The chief executive of Lloyds Banking Group has acknowledged employee concerns after the lender used aggregated data from staff bank accounts during pay negotiations, telling workers the bank will review its approach ahead of future talks.
Charlie Nunn said during a recent town hall meeting with staff that the episode "obviously has created some concern" and that management had "definitely listened", according to remarks first reported by The Times. The FTSE 100 lender faced criticism in November when it emerged it had analysed the spending habits, savings rates and salary increases of its lowest-paid workers who banked with Lloyds, comparing them against the wider public to support its negotiating position.
The bank used what it described as "aggregated, anonymised data" from roughly 30,000 employee accounts in presentations to union representatives. Lloyds encourages its 64,000 staff to hold personal accounts with the group, in some cases as a condition of employment, giving it access to workers' financial information.
Nunn defended the approach as "a legal use case of using aggregated data for a relevant business outcome", noting the bank's two recognised unions were "very comfortable" with it. However, he added that the bank had not "yet fully worked out what we will do differently going forward" and would complete its review before next year's pay talks. A Lloyds spokesperson clarified there would be no formal investigation, but that bosses would reflect on the tactics internally.
The Information Commissioner's Office made inquiries with Lloyds over potential data privacy breaches, though no formal probe was launched. Mark Brown, general secretary of Affinity, a union representing Lloyds employees but not recognised by the bank, criticised the move as "sinister" and said the lender had "no legitimate reason" to access staff accounts.
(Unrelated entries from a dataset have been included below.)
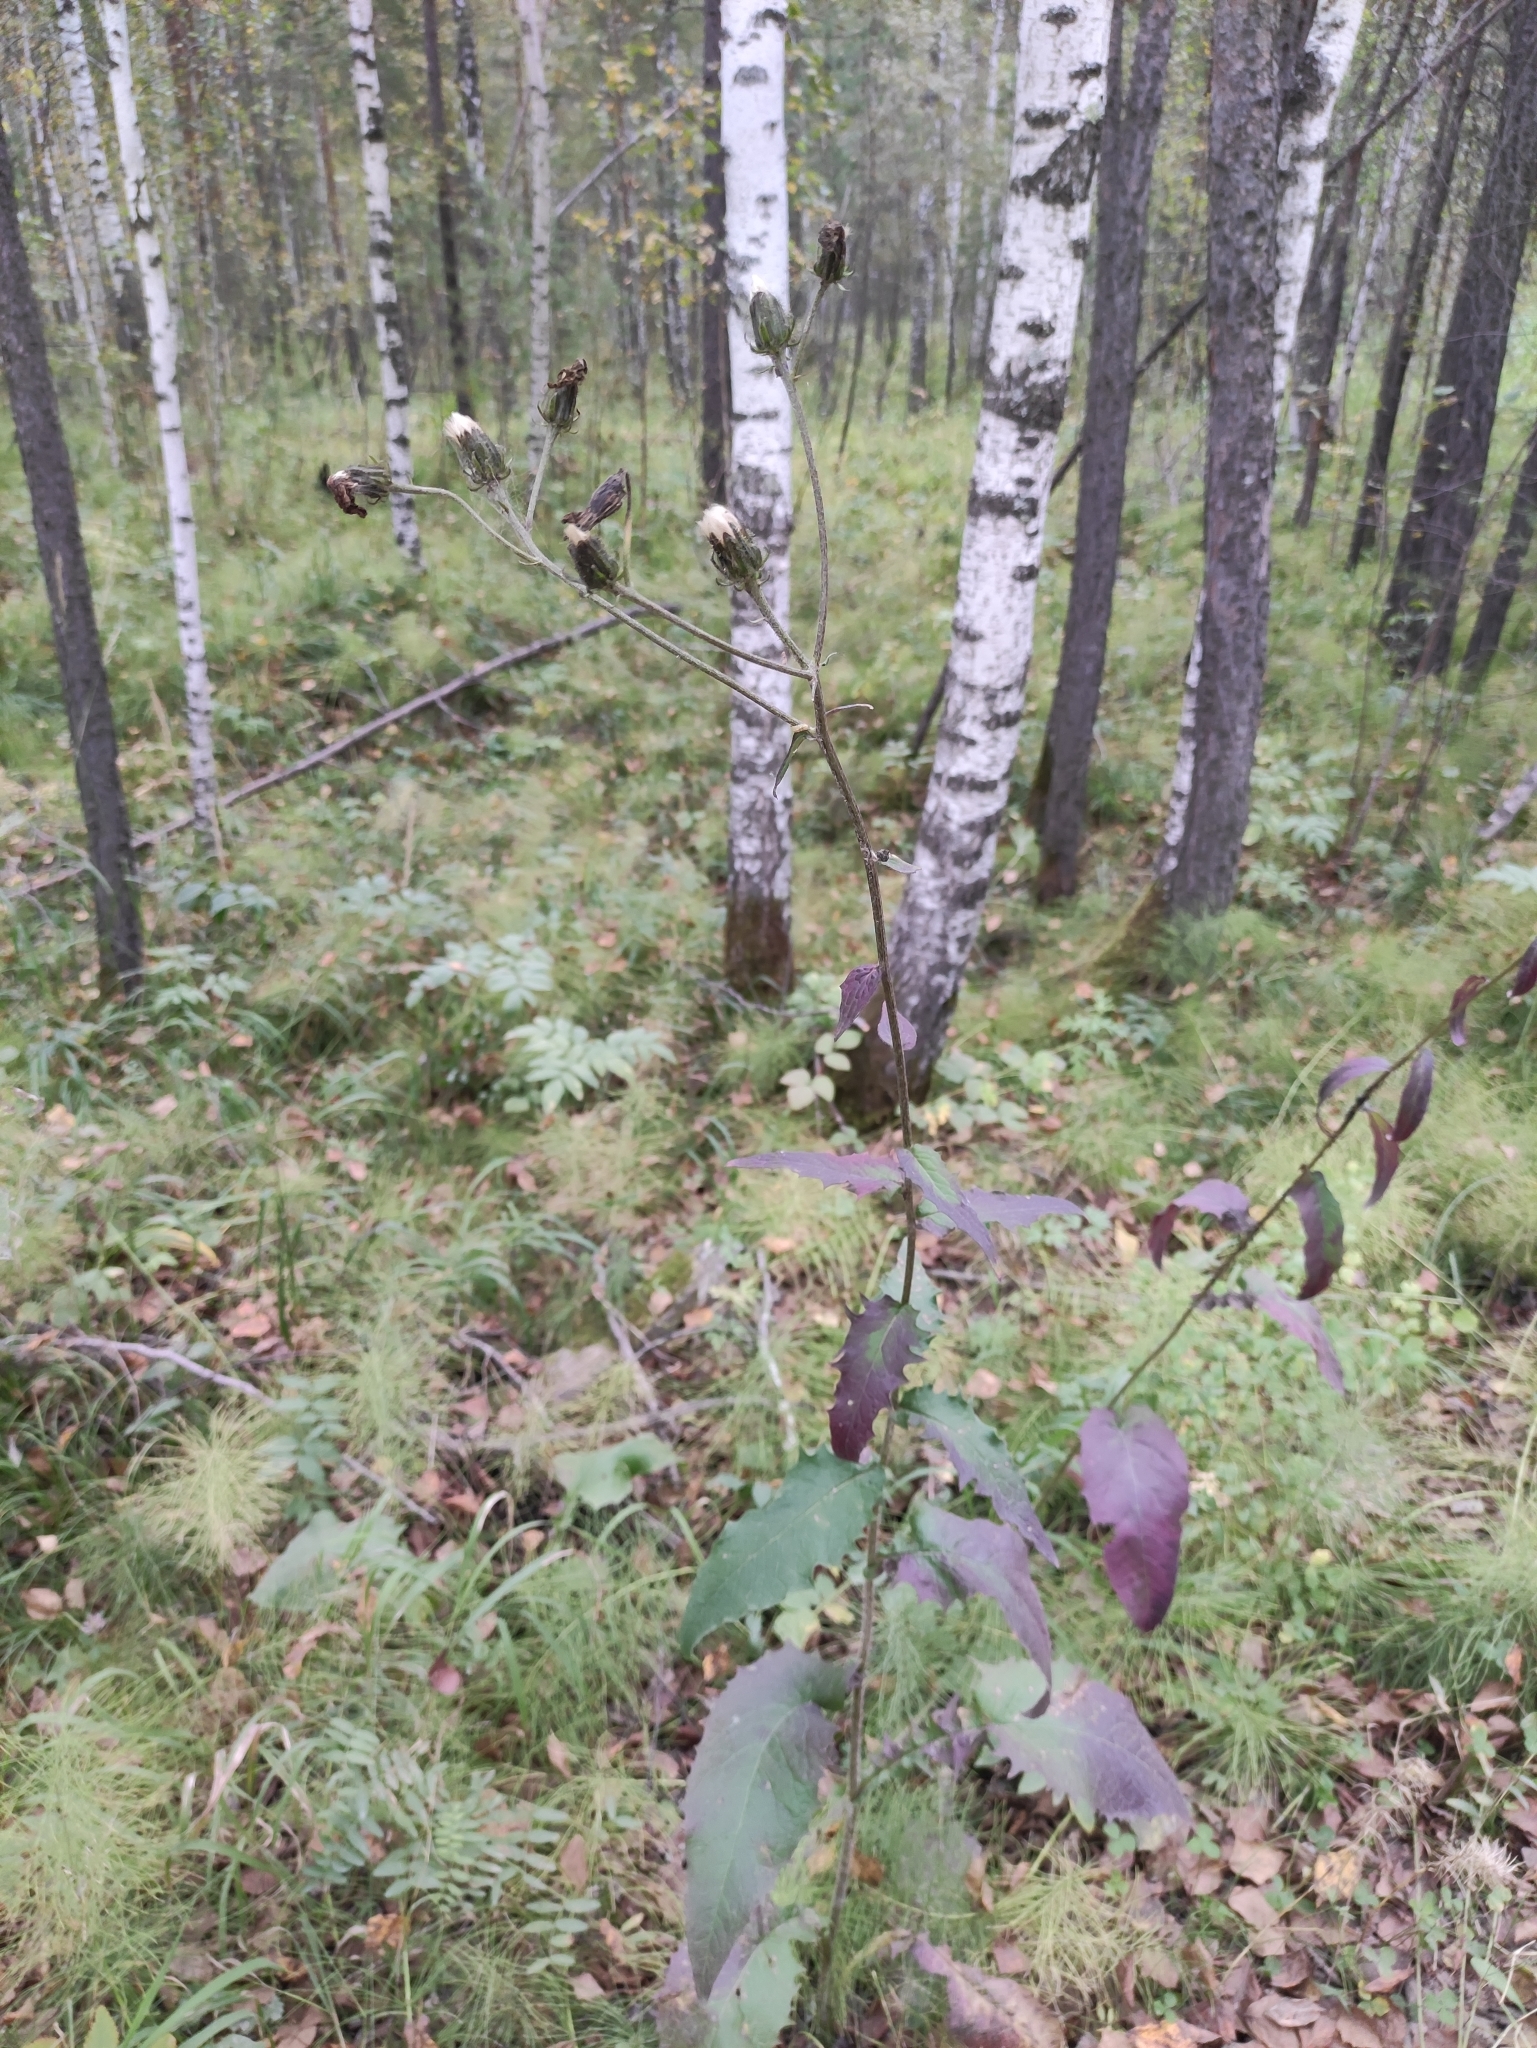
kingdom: Plantae
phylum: Tracheophyta
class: Magnoliopsida
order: Asterales
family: Asteraceae
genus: Crepis
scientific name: Crepis sibirica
The pay negotiations resulted in junior colleagues receiving increases of between 7 per cent and 9 per cent, with minimum salaries rising to £27,400 by 2027. Accord, one of the recognised unions, initially described the data analysis as "really helpful", though it later reserved the right to pursue legal action if the ICO found data rules had been breached.
Nunn, who received £7.4 million in pay for 2025, told staff the bank recognised their concerns. The episode has raised questions about the boundaries of employer data use, particularly when workers are encouraged to become customers of their own institution.